Several key points about this award decision:

  • The whistleblower’s request for an award was initially denied. The whistleblower’s counsel then submitted a request for reconsideration, which included an affidavit from a federal official (likely from the Department of Justice, based on the WSJ coverage), explaining how the whistleblower’s information directly contributed to the successful outcome. The CFTC then reconsidered all of the evidence and reversed course, granting the award.
  • Federal investigations were already underway when the whistleblower came forward. In addition, the individual did not provide “direct evidence” of the violations themselves. Nevertheless, according to the CFTC, the whistleblower’s information “led directly to evidence” by increasing regulators’ understanding of a key issue, which in turn helped the government obtain important witness admissions.
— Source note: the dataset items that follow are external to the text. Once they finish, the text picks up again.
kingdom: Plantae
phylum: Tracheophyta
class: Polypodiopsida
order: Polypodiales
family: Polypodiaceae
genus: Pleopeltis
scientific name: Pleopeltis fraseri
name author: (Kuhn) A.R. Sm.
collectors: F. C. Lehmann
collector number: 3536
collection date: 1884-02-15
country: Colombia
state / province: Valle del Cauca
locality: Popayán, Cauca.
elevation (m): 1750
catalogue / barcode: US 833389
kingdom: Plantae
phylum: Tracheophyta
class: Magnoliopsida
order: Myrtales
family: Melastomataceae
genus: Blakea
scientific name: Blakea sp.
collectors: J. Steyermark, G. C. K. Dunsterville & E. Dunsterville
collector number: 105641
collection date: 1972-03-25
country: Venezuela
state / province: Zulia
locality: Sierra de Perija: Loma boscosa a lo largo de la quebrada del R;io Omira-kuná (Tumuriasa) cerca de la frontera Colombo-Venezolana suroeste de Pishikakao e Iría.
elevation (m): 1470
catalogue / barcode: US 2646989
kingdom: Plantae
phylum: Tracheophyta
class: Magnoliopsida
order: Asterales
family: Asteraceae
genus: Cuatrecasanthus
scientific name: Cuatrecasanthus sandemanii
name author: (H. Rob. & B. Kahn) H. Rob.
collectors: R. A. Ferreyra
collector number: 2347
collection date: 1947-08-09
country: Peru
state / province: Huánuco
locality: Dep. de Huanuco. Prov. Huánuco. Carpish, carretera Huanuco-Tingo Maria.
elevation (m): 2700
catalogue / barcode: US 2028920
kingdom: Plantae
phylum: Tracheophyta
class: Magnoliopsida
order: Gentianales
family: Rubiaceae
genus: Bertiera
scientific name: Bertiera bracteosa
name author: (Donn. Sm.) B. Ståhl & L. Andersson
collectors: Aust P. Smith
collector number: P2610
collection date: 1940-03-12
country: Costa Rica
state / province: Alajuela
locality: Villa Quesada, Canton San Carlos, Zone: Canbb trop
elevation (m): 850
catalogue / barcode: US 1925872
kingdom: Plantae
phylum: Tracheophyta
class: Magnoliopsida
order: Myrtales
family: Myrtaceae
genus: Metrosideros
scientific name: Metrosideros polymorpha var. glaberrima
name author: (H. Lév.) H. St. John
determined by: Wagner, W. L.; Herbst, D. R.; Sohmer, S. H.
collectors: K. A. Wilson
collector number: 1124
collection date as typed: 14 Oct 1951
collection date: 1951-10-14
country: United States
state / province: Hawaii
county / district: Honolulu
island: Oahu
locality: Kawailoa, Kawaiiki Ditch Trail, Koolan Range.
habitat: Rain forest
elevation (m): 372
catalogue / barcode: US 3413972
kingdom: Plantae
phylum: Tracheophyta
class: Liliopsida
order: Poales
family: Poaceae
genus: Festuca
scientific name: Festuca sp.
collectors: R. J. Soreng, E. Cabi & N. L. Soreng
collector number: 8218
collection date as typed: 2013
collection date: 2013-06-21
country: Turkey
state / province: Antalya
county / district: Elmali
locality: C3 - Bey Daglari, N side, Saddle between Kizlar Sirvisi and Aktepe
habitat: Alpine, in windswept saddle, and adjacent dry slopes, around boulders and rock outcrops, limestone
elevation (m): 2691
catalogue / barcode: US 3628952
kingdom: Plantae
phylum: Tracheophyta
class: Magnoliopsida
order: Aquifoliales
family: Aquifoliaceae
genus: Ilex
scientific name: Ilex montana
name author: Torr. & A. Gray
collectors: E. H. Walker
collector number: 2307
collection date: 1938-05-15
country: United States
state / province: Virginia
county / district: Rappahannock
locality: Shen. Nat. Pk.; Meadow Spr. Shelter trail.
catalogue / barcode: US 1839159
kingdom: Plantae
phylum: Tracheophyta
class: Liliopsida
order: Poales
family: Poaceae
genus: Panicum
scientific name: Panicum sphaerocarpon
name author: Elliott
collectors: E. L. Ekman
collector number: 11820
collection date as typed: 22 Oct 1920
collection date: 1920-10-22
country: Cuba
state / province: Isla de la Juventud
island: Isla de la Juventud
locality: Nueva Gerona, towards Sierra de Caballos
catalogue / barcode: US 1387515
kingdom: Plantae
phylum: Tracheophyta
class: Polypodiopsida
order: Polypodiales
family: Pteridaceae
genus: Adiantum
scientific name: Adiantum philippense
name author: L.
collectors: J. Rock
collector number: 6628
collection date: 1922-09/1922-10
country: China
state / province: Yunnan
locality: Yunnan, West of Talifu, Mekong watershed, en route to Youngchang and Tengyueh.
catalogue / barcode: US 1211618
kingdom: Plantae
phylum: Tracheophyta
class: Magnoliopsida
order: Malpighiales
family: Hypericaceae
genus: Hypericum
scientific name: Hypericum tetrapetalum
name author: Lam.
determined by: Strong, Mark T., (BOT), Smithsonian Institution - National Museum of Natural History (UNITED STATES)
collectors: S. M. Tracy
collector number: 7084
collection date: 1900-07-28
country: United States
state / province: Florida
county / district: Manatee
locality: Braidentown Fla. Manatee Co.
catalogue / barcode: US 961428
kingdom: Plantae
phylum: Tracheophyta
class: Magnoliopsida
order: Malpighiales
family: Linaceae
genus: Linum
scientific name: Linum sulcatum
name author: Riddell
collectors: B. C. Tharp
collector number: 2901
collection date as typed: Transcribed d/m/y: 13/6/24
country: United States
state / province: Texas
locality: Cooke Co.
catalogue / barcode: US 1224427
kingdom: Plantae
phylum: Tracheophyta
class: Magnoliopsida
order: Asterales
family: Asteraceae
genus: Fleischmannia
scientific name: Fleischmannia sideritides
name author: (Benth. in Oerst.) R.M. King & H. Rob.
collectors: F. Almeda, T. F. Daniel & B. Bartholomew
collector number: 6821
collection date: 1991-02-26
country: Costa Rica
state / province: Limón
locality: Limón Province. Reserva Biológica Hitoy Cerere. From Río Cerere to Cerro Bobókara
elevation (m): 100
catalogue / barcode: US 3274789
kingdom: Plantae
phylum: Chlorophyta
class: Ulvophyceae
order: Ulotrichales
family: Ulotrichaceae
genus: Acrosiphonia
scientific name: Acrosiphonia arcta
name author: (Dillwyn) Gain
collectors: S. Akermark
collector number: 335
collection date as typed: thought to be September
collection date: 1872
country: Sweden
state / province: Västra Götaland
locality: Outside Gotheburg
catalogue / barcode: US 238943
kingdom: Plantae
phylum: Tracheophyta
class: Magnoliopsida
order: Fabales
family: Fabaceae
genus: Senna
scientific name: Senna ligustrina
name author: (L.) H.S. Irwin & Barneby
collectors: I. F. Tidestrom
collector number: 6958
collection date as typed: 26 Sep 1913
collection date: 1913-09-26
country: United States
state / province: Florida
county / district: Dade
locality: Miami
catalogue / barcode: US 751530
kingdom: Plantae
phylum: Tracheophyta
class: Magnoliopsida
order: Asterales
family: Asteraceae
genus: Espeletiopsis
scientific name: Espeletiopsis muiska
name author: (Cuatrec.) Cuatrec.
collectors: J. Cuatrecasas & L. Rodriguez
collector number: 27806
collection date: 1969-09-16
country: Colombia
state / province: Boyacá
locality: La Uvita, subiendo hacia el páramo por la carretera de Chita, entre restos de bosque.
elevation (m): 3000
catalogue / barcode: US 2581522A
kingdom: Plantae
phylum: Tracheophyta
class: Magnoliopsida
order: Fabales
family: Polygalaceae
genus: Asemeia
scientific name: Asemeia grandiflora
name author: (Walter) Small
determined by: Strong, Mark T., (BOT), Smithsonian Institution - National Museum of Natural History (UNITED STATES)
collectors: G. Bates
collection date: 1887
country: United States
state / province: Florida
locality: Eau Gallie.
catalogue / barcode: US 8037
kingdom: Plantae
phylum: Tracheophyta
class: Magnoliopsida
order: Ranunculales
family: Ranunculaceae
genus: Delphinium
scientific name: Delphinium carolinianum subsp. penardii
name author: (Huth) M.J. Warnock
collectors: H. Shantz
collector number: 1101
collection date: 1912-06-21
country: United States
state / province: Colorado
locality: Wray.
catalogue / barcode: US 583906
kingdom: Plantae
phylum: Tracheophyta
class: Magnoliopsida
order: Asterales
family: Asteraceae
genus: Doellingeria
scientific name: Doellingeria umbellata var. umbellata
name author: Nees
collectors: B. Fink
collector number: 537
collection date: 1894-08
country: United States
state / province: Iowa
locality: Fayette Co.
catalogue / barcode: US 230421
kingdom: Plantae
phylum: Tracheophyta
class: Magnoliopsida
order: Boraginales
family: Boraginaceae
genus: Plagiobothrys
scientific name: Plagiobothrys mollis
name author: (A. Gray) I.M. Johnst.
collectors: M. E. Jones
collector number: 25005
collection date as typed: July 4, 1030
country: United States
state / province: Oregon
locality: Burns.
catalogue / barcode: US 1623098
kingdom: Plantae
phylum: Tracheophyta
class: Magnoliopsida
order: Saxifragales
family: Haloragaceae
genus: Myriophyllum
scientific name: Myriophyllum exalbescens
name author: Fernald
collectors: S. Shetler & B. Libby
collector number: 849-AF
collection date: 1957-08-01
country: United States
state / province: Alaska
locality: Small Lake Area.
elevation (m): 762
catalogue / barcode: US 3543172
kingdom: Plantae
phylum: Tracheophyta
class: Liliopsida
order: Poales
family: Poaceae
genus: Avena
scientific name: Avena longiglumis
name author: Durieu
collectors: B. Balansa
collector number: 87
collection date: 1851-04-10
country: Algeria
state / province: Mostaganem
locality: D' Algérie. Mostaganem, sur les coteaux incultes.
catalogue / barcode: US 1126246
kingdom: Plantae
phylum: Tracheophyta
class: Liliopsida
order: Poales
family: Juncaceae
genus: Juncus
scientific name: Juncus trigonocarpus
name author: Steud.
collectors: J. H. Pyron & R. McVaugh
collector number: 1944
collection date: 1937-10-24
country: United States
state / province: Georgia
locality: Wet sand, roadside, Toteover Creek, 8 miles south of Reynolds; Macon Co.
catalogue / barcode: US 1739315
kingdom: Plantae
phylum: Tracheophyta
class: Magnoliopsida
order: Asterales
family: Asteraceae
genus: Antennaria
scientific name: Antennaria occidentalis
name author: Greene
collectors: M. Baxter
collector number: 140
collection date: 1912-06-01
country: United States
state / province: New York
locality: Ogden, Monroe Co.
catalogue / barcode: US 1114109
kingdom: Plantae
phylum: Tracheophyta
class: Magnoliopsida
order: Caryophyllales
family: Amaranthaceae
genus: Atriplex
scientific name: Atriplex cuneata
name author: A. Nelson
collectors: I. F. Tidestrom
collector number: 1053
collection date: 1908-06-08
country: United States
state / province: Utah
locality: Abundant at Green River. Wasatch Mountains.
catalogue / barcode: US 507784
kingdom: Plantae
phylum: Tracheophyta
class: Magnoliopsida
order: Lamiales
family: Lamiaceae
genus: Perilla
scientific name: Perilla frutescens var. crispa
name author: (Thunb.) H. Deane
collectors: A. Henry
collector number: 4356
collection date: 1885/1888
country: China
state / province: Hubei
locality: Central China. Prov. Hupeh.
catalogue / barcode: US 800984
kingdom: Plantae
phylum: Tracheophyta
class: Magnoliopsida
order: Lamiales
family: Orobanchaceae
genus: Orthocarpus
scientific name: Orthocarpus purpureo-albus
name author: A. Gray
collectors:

  • The award notes that the “Federal Regulator” (again, likely the DOJ) relied in part on information that the whistleblower provided to the press, before providing that information to the Federal Regulator. The CFTC deemed this to be “original information” “voluntarily provided” to the Federal Regulator because the whistleblower had provided the information to other government agencies before the article went to print. The CFTC decision explained that the news article “caused the Federal Regulator to focus its attention” on the information the whistleblower provided.
  • The $200 million whistleblower award is comprised not only of a percentage of the CFTC’s own monetary recovery and that of another US Federal Regulator, but also the recovery of a Foreign Regulator (apparently the UK Financial Conduct Authority, per the WSJ article). Although uncommon, this is consistent with Dodd-Frank’s statutory definition of “Related Action.”

To date, whistleblower tips to the CFTC have contributed to enforcement actions resulting in more than $3 billion in monetary sanctions. While the SEC’s whistleblower bounty program has received more publicity, this record-breaking award serves as a reminder to all companies that may come under the jurisdiction of the CFTC that the CFTC also has a robust whistleblower bounty program under Dodd-Frank and the magnitude of this award will no doubt spur a new wave of tips filed with both regulators.